■ Task item ■
Each line of the listing where "with" appears should be reported.

■ Data for analysis ■

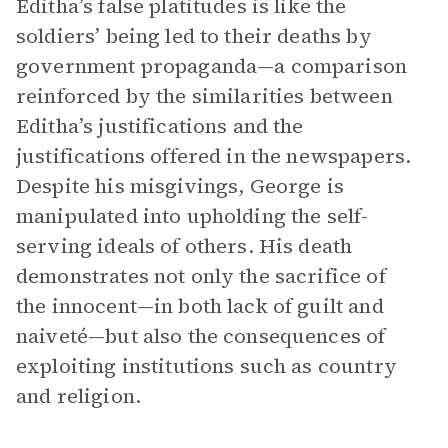
Editha’s false platitudes is like the
soldiers’ being led to their deaths by
government propaganda—a comparison
reinforced by the similarities between
Editha’s justifications and the
justifications offered in the newspapers.
Despite his misgivings, George is
manipulated into upholding the self-
serving ideals of others. His death
demonstrates not only the sacrifice of
the innocent—in both lack of guilt and
naiveté—but also the consequences of
exploiting institutions such as country
and religion.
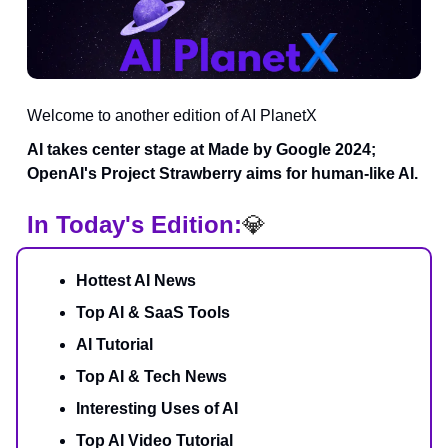
Welcome to another edition of AI PlanetX
AI takes center stage at Made by Google 2024;
OpenAI's Project Strawberry aims for human-like AI.
In Today's Edition:
💎
Hottest AI News
Top AI & SaaS Tools
AI Tutorial
Top AI & Tech News
Interesting Uses of AI
Top AI Video Tutorial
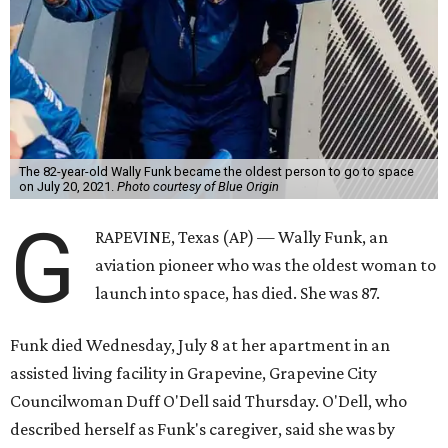
The 82-year-old Wally Funk became the oldest person to go to space
on July 20, 2021.
Photo courtesy of Blue Origin
G
RAPEVINE, Texas (AP) — Wally Funk, an
aviation pioneer who was the oldest woman to
launch into space, has died. She was 87.
Funk died Wednesday, July 8 at her apartment in an
assisted living facility in Grapevine, Grapevine City
Councilwoman Duff O'Dell said Thursday. O'Dell, who
described herself as Funk's caregiver, said she was by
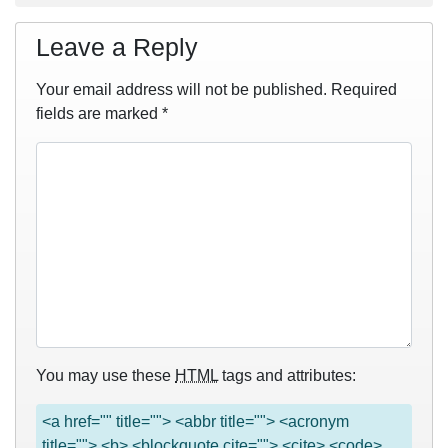
Leave a Reply
Your email address will not be published.
Required
fields are marked
*
You may use these
HTML
tags and attributes:
<a href="" title=""> <abbr title=""> <acronym
title=""> <b> <blockquote cite=""> <cite> <code>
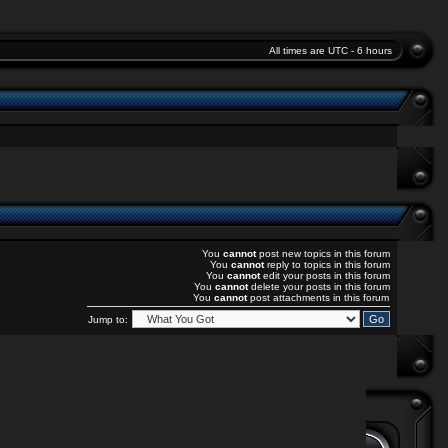
All times are UTC - 6 hours
You
cannot
post new topics in this forum
You
cannot
reply to topics in this forum
You
cannot
edit your posts in this forum
You
cannot
delete your posts in this forum
You
cannot
post attachments in this forum
Jump to:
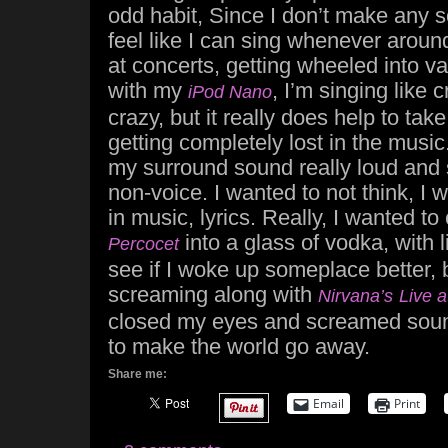
odd habit, Since I don’t make any 
feel like I can sing whenever aroun
at concerts, getting wheeled into v
with my
, I’m singing like 
iPod Nano
crazy, but it really does help to tak
getting completely lost in the music.
my surround sound really loud and 
non-voice. I wanted to not think, I
in music, lyrics. Really, I wanted to 
into a glass of vodka, with l
Percocet
see if I woke up someplace better, b
screaming along with
Nirvana’s
Live 
closed my eyes and screamed soun
to make the world go away.
Share me:
Email
Print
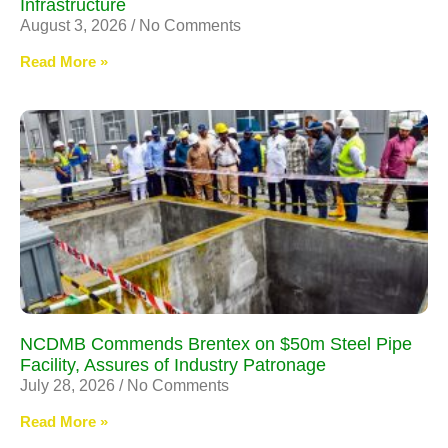
Infrastructure
August 3, 2026
No Comments
Read More »
NCDMB Commends Brentex on $50m Steel Pipe
Facility, Assures of Industry Patronage
July 28, 2026
No Comments
Read More »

■ Written response ■
with my
into a glass of vodka, with l
screaming along with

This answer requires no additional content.